Le nickel rouille... puis reluit
Le prix du nickel s’est d’abord incliné cette semaine, lesté notamment par les inquiétudes sur la demande chinoise et américaine, avant de remonter vendredi grâce à la chute du dollar, devise dans laquelle il se négocie.
Le nickel a dans un premier temps subi plus nettement encore que les autres métaux industriels «la pression d’un dollar (initialement, ndlr) plus fort, des signaux de demande médiocres de la Chine, des stocks élevés, ainsi que des inquiétudes persistantes sur la façon dont l’économie américaine» résistera aux droits de douane, énumère Ole Hansen, de Saxo Bank.
L’offre de nickel demeure excédentaire alors que les fonderies indonésiennes ont maintenu des niveaux de production élevés, constate le groupe de recherche chinois SMM.
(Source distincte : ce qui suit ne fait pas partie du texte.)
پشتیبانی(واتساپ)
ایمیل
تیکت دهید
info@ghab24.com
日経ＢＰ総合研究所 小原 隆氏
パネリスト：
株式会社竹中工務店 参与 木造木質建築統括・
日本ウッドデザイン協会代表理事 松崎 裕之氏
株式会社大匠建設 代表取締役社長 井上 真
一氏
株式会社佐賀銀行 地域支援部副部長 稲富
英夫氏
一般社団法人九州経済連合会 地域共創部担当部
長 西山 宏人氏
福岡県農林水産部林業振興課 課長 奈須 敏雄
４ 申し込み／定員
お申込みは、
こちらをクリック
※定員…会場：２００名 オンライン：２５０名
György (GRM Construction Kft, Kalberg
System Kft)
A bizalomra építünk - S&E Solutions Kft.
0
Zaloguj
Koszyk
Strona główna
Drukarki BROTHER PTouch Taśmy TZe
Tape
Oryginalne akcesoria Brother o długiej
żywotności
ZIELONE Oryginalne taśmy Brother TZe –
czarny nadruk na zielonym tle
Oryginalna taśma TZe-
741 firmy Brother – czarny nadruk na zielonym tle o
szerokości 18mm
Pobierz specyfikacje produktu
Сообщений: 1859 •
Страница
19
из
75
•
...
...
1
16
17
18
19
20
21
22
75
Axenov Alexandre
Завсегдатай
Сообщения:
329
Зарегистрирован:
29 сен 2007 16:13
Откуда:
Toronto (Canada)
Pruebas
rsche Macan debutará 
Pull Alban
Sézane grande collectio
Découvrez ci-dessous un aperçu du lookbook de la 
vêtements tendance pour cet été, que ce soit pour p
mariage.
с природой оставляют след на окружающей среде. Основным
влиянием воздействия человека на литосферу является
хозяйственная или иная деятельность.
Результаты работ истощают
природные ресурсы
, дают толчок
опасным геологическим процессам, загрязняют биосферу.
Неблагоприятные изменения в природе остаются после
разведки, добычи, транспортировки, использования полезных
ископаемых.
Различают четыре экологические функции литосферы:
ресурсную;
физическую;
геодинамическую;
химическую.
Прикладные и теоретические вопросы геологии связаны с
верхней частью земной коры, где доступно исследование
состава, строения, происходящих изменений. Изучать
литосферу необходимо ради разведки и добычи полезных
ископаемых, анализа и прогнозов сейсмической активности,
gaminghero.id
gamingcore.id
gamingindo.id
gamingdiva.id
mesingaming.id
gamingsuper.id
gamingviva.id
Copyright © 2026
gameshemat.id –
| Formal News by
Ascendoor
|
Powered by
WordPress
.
Mais en se montrant ouvert vendredi à de futures baisses de taux pour soutenir l’économie américaine, le patron de la Fed Jerome Powell a soutenu les perspectives positives pour la demande de ce métal, faisant rebondir son cours.
Sur le LME vendredi, la tonne de nickel pour livraison dans trois mois s’échangeait à 15.080 dollars, contre 15.161 dollars à la clôture une semaine plus tôt.
Le cacao en surcharge
Les cours du cacao sont retombés au cours de la semaine, les prix élevés ayant incité les producteurs à vendre et sur le long terme à cultiver davantage, tandis que la demande pourrait être pénalisée par les droits de douane américains.
Les deux marchés, londoniens et new-yorkais, ont connu «des ventes accrues de la part des producteurs profitant de la récente montée des prix», indique Jack Scoville, de Price Futures Group.
En parallèle, «les prévisions de demande étaient en baisse après que l’Association suisse du chocolat a déclaré que les droits de douane de Trump affecteraient les ventes de ses membres aux États-Unis», explique l’analyste.
Les exportations suisses - dont le chocolat - sont en effet sous le coup d’une lourde surtaxe de 39% depuis deux semaines.
Cette analyse conforte celle du rapport du rapport de juillet de l’organisation internationale du cacao (l’ICCO), qui prévoit «une amélioration des récoltes pour la saison 2025/26 et un affaiblissement de la demande».
L’organisme constate que «la production de cacao est en hausse dans la plupart des grands pays producteurs, notamment en Amérique latine», où «les prix élevés du cacao ont relancé l’intérêt pour la culture».
A Londres, la tonne de cacao pour livraison en décembre valait 5.357 livres vendredi, contre 5.551 livres une semaine plus tôt en fin de séance.
A New York, la tonne pour livraison le même mois s’échangeait à 7.816 dollars, contre 8.278 dollars vendredi dernier à la clôture.